Edited extract from Box 1.1 of the Human Development Report, 2006, pp29–30.
This analysis of sanitation policy in Victorian Britain illustrates how analysis of policy is intertwined with analysis for policy. First, there is analysis of the content of the sanitation policy, and how it originated – Parliament could not function because of the smell from the Thames. The ‘policy-making’ stage is described in terms of its output, the mobilization of public finances to provide sanitation facilities. This policy content is however not alien from ‘analysis for policy’ in the form of evaluation. Chadwick’s study on the sanitary condition of the British labouring population had a lot to do with the passing of acts expanding the provision of clean water in the 1840s. And the discovery that cholera thrived in dirty water provided a final impetus to raise public awareness of the importance of water and sanitation. These conditions – the earlier advances in water provision, the scientific evidence, the evaluation of the health consequences of a lack of sanitation, and the Great Stink of 1858 which affected Parliamentarians themselves – led to public provisions for sanitation. The policy did not struggle against powerful interests because the Great Stink affected both rich and poor Londoners. Another significant factor in the policy process is that workers had acquired voting rights and were able to challenge the power of the rich to block taxation reform that would enable the financing of sanitation. Last but not least, the policy of sanitation provision in Victorian Britain discussed above is at the same time an ‘analysis for policy’. It contains a strong evaluative component: it reports the substantial impact
POLICY
that the introduction of the sanitation policy had on public health. It further demonstrates that providing public health is not necessarily rocket science. A well-functioning sanitation system is all that is needed, and this does not always have to cost huge amounts of money. And, finally, the policy analysis is not done for its own sake but for the sake of advocacy. It presses others to develop similar policies.

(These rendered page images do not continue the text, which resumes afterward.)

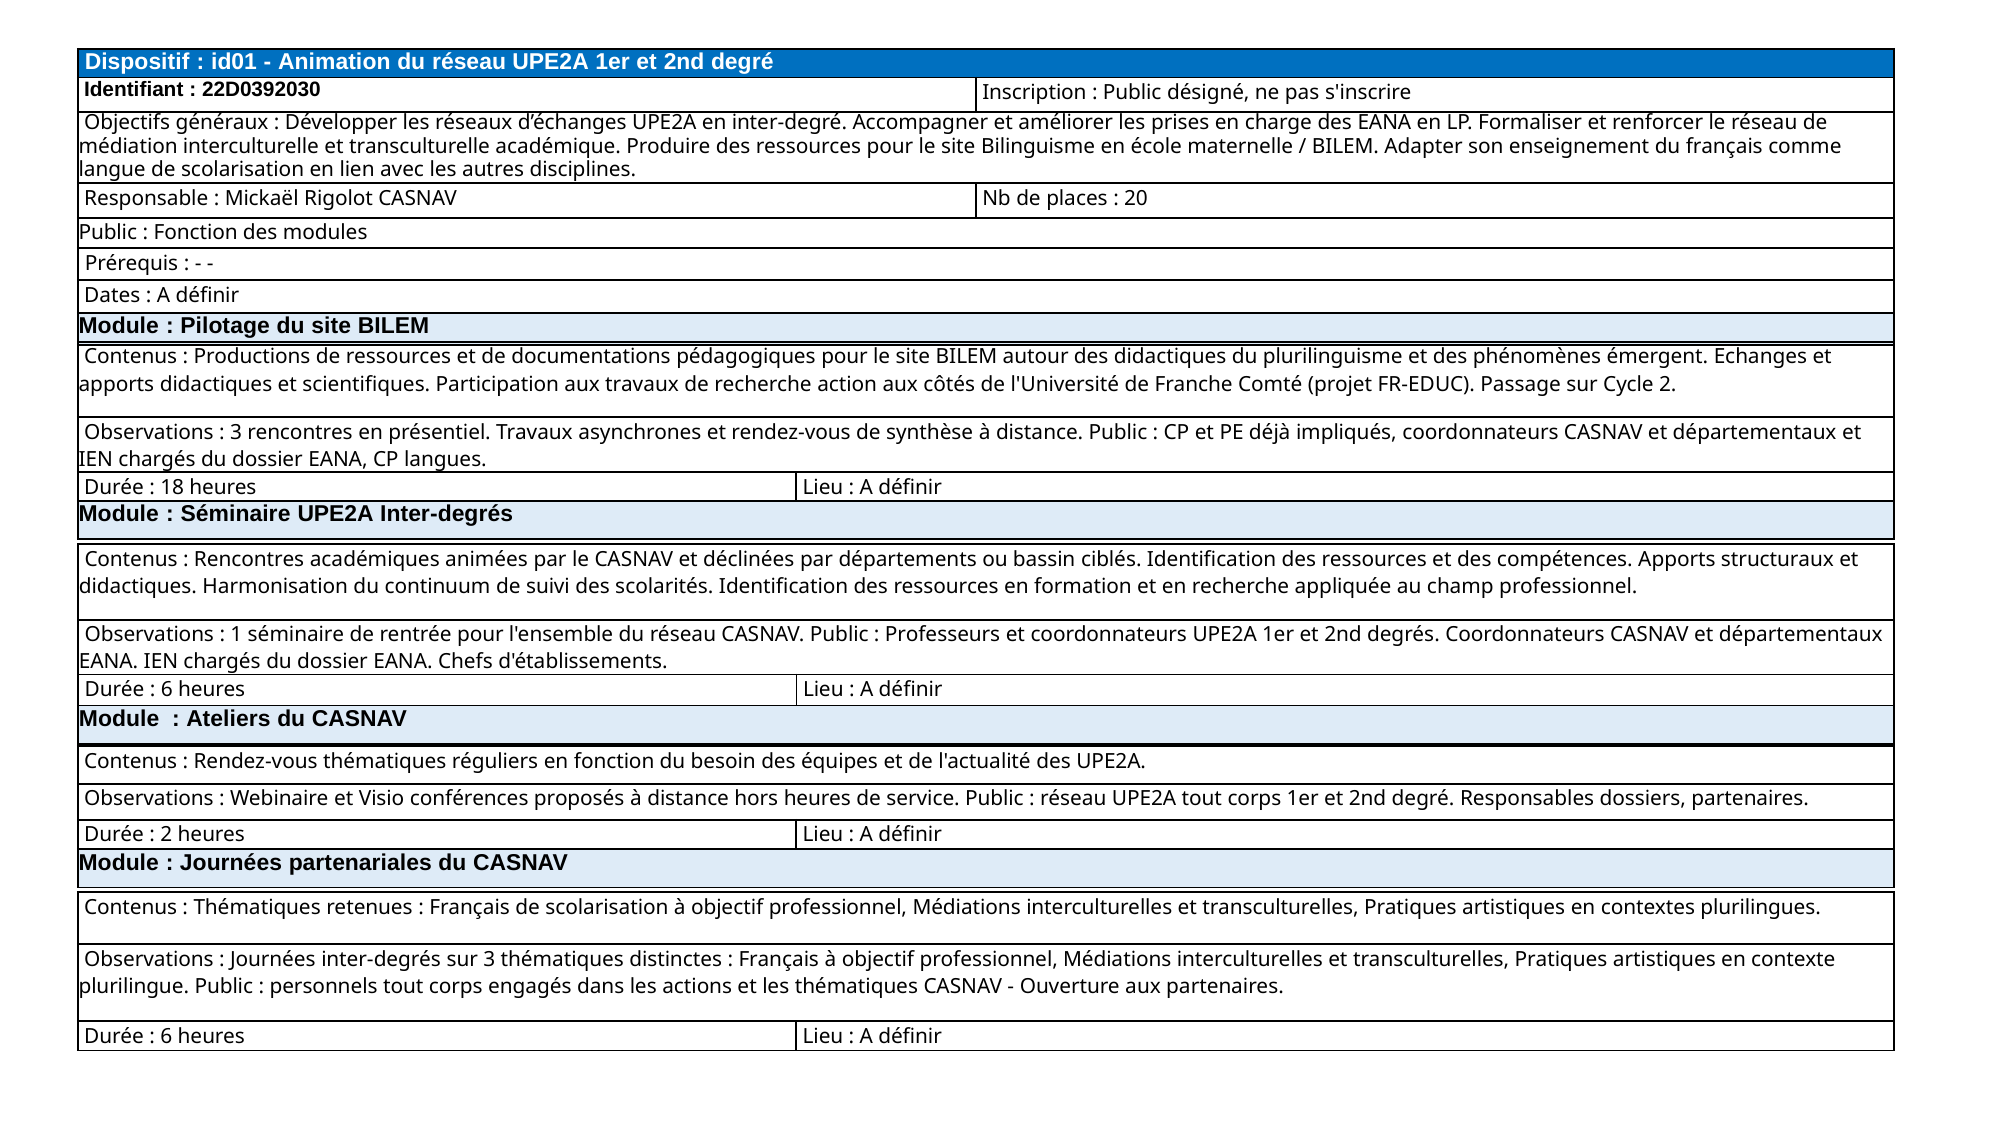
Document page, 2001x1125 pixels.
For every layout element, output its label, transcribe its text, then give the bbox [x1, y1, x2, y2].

table_cell Prérequis : - - [79, 249, 1893, 279]
table_cell Responsable : Mickaël Rigolot CASNAV [79, 184, 975, 217]
table_cell Module : Séminaire UPE2A Inter-degrés [79, 502, 1893, 538]
table_cell Durée : 6 heures [79, 1022, 795, 1050]
table_cell Lieu : A définir [797, 821, 1893, 848]
table_cell Observations : 1 séminaire de rentrée pour l'ensemble du réseau CASNAV. Public : Professeurs et coordonnateurs UPE2A 1er et 2nd degrés. Coordonnateurs CASNAV et départementaux EANA. IEN chargés du dossier EANA. Chefs d'établissements. [79, 621, 1391, 674]
table_cell Identifiant : 22D0392030 [79, 78, 975, 111]
table_cell Durée : 2 heures [79, 821, 795, 848]
table_cell Inscription : Public désigné, ne pas s'inscrire [977, 78, 1893, 111]
table_cell Lieu : A définir [797, 473, 1893, 500]
table_cell Lieu : A définir [797, 1022, 1893, 1050]
table_cell Durée : 18 heures [79, 473, 795, 500]
text_box [1391, 520, 1552, 701]
table_header Contenus : Rendez-vous thématiques réguliers en fonction du besoin des équipes et de l'actualité des UPE2A. [79, 747, 1893, 783]
table_cell Module : Journées partenariales du CASNAV [79, 850, 1893, 887]
table_cell Observations : 3 rencontres en présentiel. Travaux asynchrones et rendez-vous de synthèse à distance. Public : CP et PE déjà impliqués, coordonnateurs CASNAV et départementaux et IEN chargés du dossier EANA, CP langues. [79, 418, 1893, 471]
table_cell Observations : Webinaire et Visio conférences proposés à distance hors heures de service. Public : réseau UPE2A tout corps 1er et 2nd degré. Responsables dossiers, partenaires. [79, 785, 1893, 819]
table_header Dispositif : id01 - Animation du réseau UPE2A 1er et 2nd degré [79, 50, 1893, 77]
table_cell Objectifs généraux : Développer les réseaux d’échanges UPE2A en inter-degré. Accompagner et améliorer les prises en charge des EANA en LP. Formaliser et renforcer le réseau de médiation interculturelle et transculturelle académique. Produire des ressources pour le site Bilinguisme en école maternelle / BILEM. Adapter son enseignement du français comme langue de scolarisation en lien avec les autres disciplines. [79, 113, 1893, 182]
table_cell Dates : A définir [79, 281, 1893, 312]
table_cell Public : Fonction des modules [79, 219, 1893, 247]
table_cell Observations : Journées inter-degrés sur 3 thématiques distinctes : Français à objectif professionnel, Médiations interculturelles et transculturelles, Pratiques artistiques en contexte plurilingue. Public : personnels tout corps engagés dans les actions et les thématiques CASNAV - Ouverture aux partenaires. [79, 945, 1893, 1020]
table_header Contenus : Productions de ressources et de documentations pédagogiques pour le site BILEM autour des didactiques du plurilinguisme et des phénomènes émergent. Echanges et apports didactiques et scientifiques. Participation aux travaux de recherche action aux côtés de l'Université de Franche Comté (projet FR-EDUC). Passage sur Cycle 2. [79, 343, 1893, 416]
table_cell Lieu : A définir [797, 675, 1893, 705]
table_cell Durée : 6 heures [79, 675, 796, 705]
table_cell Module : Pilotage du site BILEM [79, 314, 1893, 341]
table_cell Nb de places : 20 [977, 184, 1893, 217]
table_header Contenus : Thématiques retenues : Français de scolarisation à objectif professionnel, Médiations interculturelles et transculturelles, Pratiques artistiques en contextes plurilingues. [79, 893, 1893, 943]
table_cell Observations : 1 séminaire de rentrée pour l'ensemble du réseau CASNAV. Public : Professeurs et coordonnateurs UPE2A 1er et 2nd degrés. Coordonnateurs CASNAV et départementaux EANA. IEN chargés du dossier EANA. Chefs d'établissements. [1552, 621, 1893, 674]
table_header Contenus : Rencontres académiques animées par le CASNAV et déclinées par départements ou bassin ciblés. Identification des ressources et des compétences. Apports structuraux et didactiques. Harmonisation du continuum de suivi des scolarités. Identification des ressources en formation et en recherche appliquée au champ professionnel. [79, 545, 1391, 619]
table_cell Module : Ateliers du CASNAV [79, 706, 1893, 743]
table_header Contenus : Rencontres académiques animées par le CASNAV et déclinées par départements ou bassin ciblés. Identification des ressources et des compétences. Apports structuraux et didactiques. Harmonisation du continuum de suivi des scolarités. Identification des ressources en formation et en recherche appliquée au champ professionnel. [1552, 545, 1893, 619]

Analysis of policy and for policy, whether ex-ante or ex-post, is extremely complex. There are no precise guidelines on how to do it. In an influential book entitled A Practical Guide for Policy Analysis, Eugene Bardach (2005) proposes eights steps in policy analysis: 6
1 Describe the problem (without diagnosing its causes or proposing a solution).
2 Assemble the evidence: gather information in the form of factual data which has meaning.
3 Construct the alternatives: each alternative must address not only the basic intervention strategy, but also indicate how the strategy will be financed and implemented.
4 Select the criteria: evaluative criteria are used to judge the best outcomes.
5 Project the outcomes: determine as far as possible the benefits and costs of the policy options. Indicate the values and dimensions of the indicator to assess the outcomes.
6 Confront the trade-offs: measure trade-offs across outcomes rather than alternatives.
7 Decide: select the best alternatives given the analysis.
8 Tell your story. Other basic questions arise when doing policy analysis, depending in part on
who is doing the analysis – the organization(s) that will implement it, other stakeholders, other interested parties, etc. These questions include: what is the policy environment, international as well as national? Who are the political actors? How do the political actors interact with one other? What power do they command? How do they influence the policy process?